_Passage to read:_
There was a suggestion of the possibly doubling the $10 million in short-term borrowing the council approved last week in an attempt to save the two fire department engines that would be cut, but the borrowing would need a repayment source, and anything more than an extra $10 million would likely require a property tax increase.
The council decided to revisit the possibility at the next meeting.
#1 by Austin on September 10, 2020 - 8:55 AM
When a town or city relies on 1 or 2 companies for the bulk of their revenue, its going to end badly one day. CAT left, now they are screwed because they didn’t have a backup plan. I am amazed Hoffman Estates is doing as well as they are since of the 3 major HQ they have (had) are not in great shape. The old Ameritech HQ (later AT&T major office) closed, Claire’s is barely hanging on, and we all know about Sears. They do have a lot of office buildings, but who knows what the future is for that market. My point is a town/city needs to plan a head so you don’t have such sever cuts like Peoria or Decatur who relied on one major company.
I 100% agree with Mike, why were they not funding the pensions to begin with? These major shortfalls are almost always because the council keeps kicking the can down the road, and now they can’t anymore.
#2 by Localguy on September 9, 2020 - 10:28 PM
More corrupt politics.
#3 by Mike on September 9, 2020 - 8:36 PM
How long historically has the city been underfunding pensions? Also when they keep giving tax breaks to companies that then in turn leave or abuse those tax breaks and force the citizens to be the ones who clean up the mess. It sounds like the city really needs to look at priorities and stop doing stupid shit with other people’s money.

_Set of tasks:_
1: In one to three sentences, explain why the council budget page says doubling the $10 million in short-term borrowing was suggested.
2: From the council budget page, extract the part that opens with the words containing "The council decided" and closes with "one major company.".
The lines that come next have no connection to the council budget page.

_Provided material:_
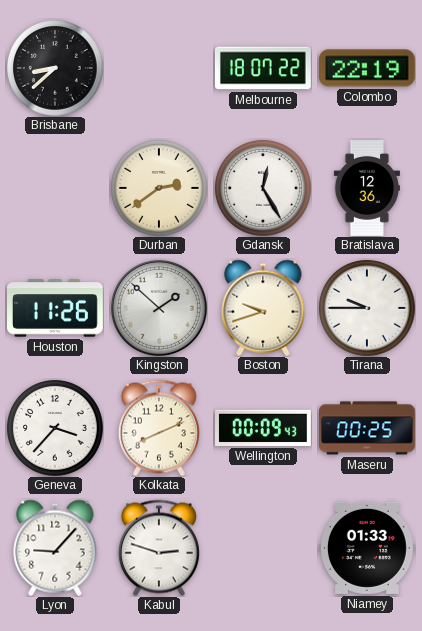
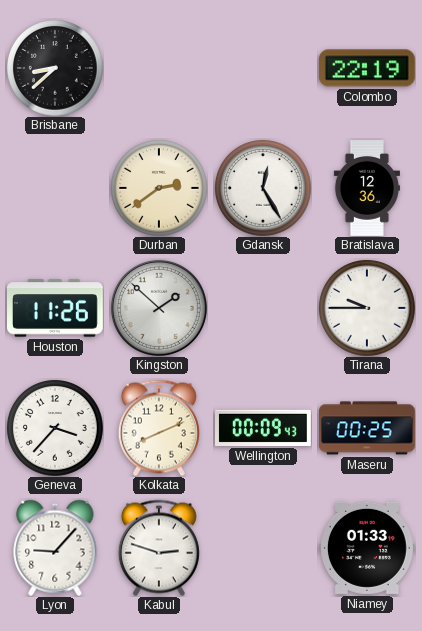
Melbourne: 18:07 -> none
Boston: 9:42 -> none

_Solved tasks:_
1: Doubling the borrowing was suggested as a way to save the two fire department engines that would otherwise be cut.

2:
The council decided to revisit the possibility at the next meeting.
#1 by Austin on September 10, 2020 - 8:55 AM
When a town or city relies on 1 or 2 companies for the bulk of their revenue, its going to end badly one day. CAT left, now they are screwed because they didn’t have a backup plan. I am amazed Hoffman Estates is doing as well as they are since of the 3 major HQ they have (had) are not in great shape. The old Ameritech HQ (later AT&T major office) closed, Claire’s is barely hanging on, and we all know about Sears. They do have a lot of office buildings, but who knows what the future is for that market. My point is a town/city needs to plan a head so you don’t have such sever cuts like Peoria or Decatur who relied on one major company.